Pakistan is in the news - not least because of the violence leading up to the elections. H.L Mencken told us that "for every complex problem there is an answer that is clear, simple, and wrong." Sometimes something happens and we're hit between the eyes not only with complexity but with a sense of both urgency and humility. Last month I traveled to Pakistan as part of a UPIC (US-Pakistan Interreligious Consortium) delegation led by the Reverend Robert Chase who runs a remarkable project -- Intersections International - which is part of the Collegiate Church of New York.
My involvement came through a sponsoring organization called Convergence, a bi-partisan group centered in Washington DC. Before I went to Pakistan, I thought I was reasonably informed. Now that I've had an absurdly short but intense five days there, I find that I know even less, except for two things: one, how intensely tribal human beings are, not least those who wouldn't admit to belonging to a tribe at all; and two, there is no substitute for personal contact and one-on-one relationships.
Not very profound insights in themselves but significant nevertheless, because my sense of tribe was greatly extended through finding new friends. The intense tribalism on the planet is fed by the lust for power by means of violence and death. But there's a countervailing "tribalism" which is convinced that if we are to survive and flourish we'd better realize that there really is only one tribe, one ethnic group and that's all of us. That surviving and flourishing will involve more and more of us in the pursuit of justice and peace.
I found myself in Islamabad sitting next to the scariest looking Muslim in the room (given my prejudices and assumptions - surely modeled on Osama Bin Laden - white turban and dress -- suitable for hiding a weapon?). He had a large beard and an intense presence. I found out he was born in Bolton in the UK and now lives in Maryland where he has a farm, a body shop and an Islamic center. We hit is off right away and have become good friends. He is spiritually grounded and intellectually critical and we found that our approach to the great mystery of our different (but not so different) traditions were, in crucial respects, not so much sympathetic as identical.
I came away with two basic insights - one discouraging, the other bright with promise. First, the discouraging part. In some ways Pakistan is a basket-case of a nation. Public opinion polls reveal much that is neurotic and paranoid (not unlike other nations we might mention nearer home). One of our hosts - a distinguished academic - outlined for us the perceptions many Pakistanis have of us. There is overwhelming anti-American feeling revealed in the polls in Pakistan (it wasn't always so) Why? There are deep problems of perception that have been internalized.
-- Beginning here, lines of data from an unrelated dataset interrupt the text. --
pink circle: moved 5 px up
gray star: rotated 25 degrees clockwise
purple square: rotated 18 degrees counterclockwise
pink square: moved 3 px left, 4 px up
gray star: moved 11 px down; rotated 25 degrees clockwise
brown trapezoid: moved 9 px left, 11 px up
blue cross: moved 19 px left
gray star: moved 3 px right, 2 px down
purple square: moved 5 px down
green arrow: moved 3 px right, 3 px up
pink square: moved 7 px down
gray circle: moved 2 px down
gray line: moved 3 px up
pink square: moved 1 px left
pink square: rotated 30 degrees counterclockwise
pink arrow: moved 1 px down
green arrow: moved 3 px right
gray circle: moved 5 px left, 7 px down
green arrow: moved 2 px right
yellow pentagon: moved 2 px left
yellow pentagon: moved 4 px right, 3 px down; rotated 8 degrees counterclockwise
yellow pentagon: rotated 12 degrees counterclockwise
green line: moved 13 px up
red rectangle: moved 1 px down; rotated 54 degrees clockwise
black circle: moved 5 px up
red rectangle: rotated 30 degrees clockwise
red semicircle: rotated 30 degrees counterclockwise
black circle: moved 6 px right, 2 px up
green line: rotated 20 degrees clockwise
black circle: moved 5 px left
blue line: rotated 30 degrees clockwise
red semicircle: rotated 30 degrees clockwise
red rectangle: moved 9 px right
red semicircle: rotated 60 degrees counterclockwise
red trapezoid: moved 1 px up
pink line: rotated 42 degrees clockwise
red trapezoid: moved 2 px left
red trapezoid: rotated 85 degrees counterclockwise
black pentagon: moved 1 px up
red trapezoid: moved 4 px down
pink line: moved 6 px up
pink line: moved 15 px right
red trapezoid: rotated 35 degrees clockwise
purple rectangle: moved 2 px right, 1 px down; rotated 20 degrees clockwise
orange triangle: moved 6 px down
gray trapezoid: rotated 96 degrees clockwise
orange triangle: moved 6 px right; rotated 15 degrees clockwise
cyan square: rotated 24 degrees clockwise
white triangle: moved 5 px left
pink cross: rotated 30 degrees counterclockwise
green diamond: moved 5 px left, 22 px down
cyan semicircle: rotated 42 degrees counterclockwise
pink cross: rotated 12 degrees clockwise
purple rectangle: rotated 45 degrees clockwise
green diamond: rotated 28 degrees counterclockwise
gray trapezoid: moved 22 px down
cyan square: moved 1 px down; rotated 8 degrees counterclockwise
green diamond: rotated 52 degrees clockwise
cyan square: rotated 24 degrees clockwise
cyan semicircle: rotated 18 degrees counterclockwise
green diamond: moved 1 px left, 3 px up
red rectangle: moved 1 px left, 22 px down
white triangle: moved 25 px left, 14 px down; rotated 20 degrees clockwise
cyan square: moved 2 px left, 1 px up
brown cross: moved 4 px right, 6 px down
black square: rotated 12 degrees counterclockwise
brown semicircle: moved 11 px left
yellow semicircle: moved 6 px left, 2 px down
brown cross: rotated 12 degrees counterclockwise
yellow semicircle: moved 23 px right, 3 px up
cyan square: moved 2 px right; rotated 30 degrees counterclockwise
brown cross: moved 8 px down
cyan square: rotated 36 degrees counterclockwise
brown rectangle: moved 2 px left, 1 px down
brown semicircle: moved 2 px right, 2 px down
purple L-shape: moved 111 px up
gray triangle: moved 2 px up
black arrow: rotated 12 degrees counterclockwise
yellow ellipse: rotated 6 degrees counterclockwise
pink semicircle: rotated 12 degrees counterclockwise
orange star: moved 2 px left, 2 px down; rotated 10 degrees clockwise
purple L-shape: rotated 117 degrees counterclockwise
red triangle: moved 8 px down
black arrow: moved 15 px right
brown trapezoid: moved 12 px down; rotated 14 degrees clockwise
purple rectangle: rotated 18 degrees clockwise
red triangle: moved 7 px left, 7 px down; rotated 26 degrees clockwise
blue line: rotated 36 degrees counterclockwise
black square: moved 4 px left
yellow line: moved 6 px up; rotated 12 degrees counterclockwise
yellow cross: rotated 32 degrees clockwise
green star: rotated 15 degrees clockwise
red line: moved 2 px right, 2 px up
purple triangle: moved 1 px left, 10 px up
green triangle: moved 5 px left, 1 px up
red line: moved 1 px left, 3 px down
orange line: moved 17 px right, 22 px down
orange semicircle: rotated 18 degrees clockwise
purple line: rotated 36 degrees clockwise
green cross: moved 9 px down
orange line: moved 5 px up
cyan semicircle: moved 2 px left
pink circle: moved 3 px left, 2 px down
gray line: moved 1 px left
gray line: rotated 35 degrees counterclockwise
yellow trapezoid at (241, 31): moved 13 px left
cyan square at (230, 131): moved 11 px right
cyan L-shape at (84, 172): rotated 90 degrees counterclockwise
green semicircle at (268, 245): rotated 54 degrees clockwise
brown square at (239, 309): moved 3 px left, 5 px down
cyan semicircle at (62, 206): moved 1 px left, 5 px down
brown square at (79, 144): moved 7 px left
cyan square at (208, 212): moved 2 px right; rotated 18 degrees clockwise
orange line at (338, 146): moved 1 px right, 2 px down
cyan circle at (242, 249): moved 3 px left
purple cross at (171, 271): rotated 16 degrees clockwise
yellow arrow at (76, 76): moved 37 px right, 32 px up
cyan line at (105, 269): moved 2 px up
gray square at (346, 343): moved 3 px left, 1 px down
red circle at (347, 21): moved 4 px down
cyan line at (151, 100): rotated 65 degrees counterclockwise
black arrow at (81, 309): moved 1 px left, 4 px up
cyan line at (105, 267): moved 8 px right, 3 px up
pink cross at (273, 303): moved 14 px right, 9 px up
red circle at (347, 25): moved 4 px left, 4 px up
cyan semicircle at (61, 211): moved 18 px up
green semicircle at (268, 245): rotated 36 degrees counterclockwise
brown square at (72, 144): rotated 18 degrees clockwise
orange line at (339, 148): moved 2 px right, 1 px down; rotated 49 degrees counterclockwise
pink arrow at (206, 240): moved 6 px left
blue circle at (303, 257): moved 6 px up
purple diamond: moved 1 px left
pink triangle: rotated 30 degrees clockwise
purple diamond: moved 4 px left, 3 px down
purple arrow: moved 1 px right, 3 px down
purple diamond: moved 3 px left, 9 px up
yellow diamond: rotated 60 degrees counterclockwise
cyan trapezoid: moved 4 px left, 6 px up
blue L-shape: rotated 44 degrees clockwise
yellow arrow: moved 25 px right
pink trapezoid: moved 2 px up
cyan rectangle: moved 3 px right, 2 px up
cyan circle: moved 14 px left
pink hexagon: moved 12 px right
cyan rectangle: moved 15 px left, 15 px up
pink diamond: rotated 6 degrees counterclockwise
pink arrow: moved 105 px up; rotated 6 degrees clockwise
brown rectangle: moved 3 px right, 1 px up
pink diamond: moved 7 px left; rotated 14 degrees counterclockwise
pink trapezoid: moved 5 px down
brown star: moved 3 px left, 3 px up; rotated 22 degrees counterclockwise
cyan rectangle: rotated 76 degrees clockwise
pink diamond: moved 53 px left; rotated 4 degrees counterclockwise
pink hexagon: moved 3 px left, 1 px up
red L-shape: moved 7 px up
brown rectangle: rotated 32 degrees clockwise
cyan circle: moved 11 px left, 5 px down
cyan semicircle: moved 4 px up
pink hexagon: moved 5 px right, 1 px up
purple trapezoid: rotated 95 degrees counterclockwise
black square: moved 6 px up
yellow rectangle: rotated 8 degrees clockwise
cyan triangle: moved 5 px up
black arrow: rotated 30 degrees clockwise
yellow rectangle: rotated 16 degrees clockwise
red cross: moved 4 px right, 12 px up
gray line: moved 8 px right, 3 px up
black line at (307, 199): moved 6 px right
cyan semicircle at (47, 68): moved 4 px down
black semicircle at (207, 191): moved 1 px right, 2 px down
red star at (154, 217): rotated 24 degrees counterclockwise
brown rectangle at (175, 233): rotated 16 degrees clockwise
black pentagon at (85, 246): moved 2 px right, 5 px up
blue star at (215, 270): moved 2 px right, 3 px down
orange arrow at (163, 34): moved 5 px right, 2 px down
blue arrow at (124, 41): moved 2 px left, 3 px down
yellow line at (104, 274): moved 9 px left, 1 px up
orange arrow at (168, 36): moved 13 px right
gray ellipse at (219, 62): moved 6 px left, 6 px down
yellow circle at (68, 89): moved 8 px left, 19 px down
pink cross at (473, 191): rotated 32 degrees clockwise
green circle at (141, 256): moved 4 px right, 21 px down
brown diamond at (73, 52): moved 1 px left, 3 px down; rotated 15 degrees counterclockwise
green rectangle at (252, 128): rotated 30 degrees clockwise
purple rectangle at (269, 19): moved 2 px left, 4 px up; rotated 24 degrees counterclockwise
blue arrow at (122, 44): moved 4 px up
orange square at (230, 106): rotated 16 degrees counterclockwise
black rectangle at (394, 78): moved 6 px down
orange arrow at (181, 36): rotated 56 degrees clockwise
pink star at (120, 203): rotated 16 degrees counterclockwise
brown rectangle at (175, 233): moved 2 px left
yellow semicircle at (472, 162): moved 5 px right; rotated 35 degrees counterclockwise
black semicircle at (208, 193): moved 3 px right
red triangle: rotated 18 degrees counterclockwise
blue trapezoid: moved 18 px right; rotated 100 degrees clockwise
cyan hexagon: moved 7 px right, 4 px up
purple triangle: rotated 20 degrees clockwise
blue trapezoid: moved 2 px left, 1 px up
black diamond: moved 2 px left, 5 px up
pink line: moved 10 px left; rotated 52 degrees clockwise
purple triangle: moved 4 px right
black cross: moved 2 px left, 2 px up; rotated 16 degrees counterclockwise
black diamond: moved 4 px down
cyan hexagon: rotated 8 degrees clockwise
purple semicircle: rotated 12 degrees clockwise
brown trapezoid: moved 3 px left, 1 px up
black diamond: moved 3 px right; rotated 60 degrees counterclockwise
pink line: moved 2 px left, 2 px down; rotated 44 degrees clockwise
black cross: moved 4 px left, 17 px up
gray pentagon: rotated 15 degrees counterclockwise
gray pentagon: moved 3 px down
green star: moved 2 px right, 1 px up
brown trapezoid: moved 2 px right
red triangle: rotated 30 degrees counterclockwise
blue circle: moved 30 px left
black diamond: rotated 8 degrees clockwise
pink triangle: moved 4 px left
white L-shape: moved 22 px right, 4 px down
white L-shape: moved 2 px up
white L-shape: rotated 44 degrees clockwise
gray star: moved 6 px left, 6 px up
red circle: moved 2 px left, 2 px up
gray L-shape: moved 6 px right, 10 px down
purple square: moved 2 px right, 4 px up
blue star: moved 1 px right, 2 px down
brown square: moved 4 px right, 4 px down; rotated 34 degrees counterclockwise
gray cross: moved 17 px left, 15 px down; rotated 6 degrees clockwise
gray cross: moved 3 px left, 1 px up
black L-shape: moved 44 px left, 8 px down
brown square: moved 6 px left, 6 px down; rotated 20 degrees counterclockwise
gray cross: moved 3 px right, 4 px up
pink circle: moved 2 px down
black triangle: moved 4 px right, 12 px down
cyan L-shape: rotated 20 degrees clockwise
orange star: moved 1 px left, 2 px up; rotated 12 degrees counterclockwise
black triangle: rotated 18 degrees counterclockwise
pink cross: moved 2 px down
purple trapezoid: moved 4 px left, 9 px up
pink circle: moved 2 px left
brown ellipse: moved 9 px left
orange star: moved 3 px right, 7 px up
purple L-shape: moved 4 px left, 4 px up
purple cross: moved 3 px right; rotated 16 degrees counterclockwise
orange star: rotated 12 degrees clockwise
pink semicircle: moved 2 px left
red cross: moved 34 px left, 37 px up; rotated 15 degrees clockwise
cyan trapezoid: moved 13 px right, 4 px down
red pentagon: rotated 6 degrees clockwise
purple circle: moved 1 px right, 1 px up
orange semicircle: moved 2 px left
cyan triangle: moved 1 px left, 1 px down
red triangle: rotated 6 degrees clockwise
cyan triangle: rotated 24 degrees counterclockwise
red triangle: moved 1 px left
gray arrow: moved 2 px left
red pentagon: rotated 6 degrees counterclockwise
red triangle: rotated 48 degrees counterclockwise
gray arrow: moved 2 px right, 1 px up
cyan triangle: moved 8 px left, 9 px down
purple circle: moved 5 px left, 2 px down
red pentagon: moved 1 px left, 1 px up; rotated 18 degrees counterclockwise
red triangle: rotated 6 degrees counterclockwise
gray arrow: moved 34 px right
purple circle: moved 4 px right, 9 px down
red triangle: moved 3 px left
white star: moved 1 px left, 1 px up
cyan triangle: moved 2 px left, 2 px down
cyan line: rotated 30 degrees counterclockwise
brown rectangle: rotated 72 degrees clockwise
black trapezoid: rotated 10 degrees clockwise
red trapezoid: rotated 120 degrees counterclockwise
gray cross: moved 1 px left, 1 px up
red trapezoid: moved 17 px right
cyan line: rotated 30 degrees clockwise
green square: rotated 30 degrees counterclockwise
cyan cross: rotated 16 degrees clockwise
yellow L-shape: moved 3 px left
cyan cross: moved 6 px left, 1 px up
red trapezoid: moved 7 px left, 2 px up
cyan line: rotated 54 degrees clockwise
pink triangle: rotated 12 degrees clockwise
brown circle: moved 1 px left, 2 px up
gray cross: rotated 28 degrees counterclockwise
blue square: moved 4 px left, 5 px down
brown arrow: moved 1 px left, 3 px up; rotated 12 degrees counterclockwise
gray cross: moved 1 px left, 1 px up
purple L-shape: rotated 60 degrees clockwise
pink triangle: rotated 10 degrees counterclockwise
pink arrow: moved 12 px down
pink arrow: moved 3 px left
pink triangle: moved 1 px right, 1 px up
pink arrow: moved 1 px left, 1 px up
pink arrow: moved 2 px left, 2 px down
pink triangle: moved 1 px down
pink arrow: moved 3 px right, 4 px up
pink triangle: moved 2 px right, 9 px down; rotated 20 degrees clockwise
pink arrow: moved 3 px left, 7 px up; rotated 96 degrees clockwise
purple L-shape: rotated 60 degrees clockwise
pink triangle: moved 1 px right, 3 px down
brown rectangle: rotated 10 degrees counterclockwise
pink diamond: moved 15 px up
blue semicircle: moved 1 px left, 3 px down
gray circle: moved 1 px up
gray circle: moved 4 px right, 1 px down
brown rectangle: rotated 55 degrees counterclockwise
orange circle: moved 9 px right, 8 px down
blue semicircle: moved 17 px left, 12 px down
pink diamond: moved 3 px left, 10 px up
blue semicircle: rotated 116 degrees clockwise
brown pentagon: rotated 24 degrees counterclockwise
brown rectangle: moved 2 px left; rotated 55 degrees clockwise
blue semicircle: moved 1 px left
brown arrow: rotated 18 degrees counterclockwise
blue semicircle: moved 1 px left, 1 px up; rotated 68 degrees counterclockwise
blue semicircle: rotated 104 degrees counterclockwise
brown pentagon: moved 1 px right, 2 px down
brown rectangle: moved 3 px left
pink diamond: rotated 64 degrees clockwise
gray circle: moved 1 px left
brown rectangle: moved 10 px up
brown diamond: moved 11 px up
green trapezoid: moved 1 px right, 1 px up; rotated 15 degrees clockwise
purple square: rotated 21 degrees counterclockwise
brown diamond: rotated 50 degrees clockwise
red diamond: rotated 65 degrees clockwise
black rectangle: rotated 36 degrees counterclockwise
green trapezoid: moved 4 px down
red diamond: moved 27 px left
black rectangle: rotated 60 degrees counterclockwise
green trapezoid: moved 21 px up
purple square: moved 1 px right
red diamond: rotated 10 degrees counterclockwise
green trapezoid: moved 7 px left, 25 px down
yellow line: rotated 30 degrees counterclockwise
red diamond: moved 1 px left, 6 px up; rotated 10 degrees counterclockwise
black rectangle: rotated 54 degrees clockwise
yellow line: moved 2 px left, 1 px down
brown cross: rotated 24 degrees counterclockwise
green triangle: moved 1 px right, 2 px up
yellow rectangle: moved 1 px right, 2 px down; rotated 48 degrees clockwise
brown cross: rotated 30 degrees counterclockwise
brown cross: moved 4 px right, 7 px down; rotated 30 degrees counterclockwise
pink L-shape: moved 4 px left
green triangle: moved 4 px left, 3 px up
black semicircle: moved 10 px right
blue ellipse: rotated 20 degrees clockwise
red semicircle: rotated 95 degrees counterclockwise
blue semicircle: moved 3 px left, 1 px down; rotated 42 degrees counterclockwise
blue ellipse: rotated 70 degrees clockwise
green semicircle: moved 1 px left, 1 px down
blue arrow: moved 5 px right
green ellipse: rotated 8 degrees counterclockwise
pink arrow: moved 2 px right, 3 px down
Many are convinced that the War on Terror is really a War on Islam. Moreover this war is being encouraged by a deep conspiracy of Jews and Christians. The US government is not to be trusted because the US wants to break up Pakistan and take control of Pakistan's assets (the nuclear issue). Finally, the US wants to impose India's hegemony over Pakistanis. All of the Pakistani delegates agreed with the analysis but also insisted that the perception was distorted - a caricature.
The encouraging insight was our interaction with Pakistani university students and faculty both in Islamabad and Lahore - particularly the women, who were passionate, critical, articulate and energized. What was particularly striking was their clear and biting honesty both about their own country and their severe critique of the appalling ignorance of what is going on in the world and in our name on the part of the US populace.
Alasdair McIntyre some years ago in an essay "How to be a North American" wrote: "We become people one of whose aims is to make sure that we please others, so that they are pleased at being pleased by us. And this wanting to be liked is one of the great American vices that emerges from this refusal of particularity and conflict. Americans tend under the influence of this vice to turn into parodies of themselves - smiling, earnest, very kind, generous, nice people, who do terrible things quite inexplicably. We become people with no depth, no depth of understanding, masters of technique and technology, but not of ourselves." Colonel Tuan of the Republic of Vietnam once called Americans well-disciplined and generous but a people without a culture. He was not referring to high culture McIntyre commented,, "He meant that he could not recognize what it was about them that made them Americans in the way that he was Vietnamese. And I think that is what happens to people with no story to tell themselves, people who do not confront their future as a narrative future. They, or rather we, become superficial people, people with surfaces, public relations people."
It struck me that these young Pakistanis were speaking from the point of view of a culture - a culture to be sure that was being challenged by change but a culture nevertheless. Where to begin? It might seem rather thin simply to affirm that there are now strong ties and friendships between members of the two delegations. But these relationships are strengthened by a deep commitment to go on meeting both here and in Pakistan; and not only to meet but to work on projects which will build bridges between our two countries.
It isn't as if we have to start from scratch. There is already a strong corps of Pakistani-Americans who are dedicated bridge-builders. What comes through when I reflect on my trip to Pakistan is my conviction of the urgency of a new vision for humanity. How can the best of religion be galvanized for the common good? One of my colleagues at the seminary where I taught for many years, often used this aphorism: "Don't let the demons set the agenda." It seems to me that this is a good injunction for our age both in our country and in our relations with others. It's time to jump into the complexity of things with a sense of urgency, humility and humor and realize that there is, in the end, only one ethnic group, only one human race.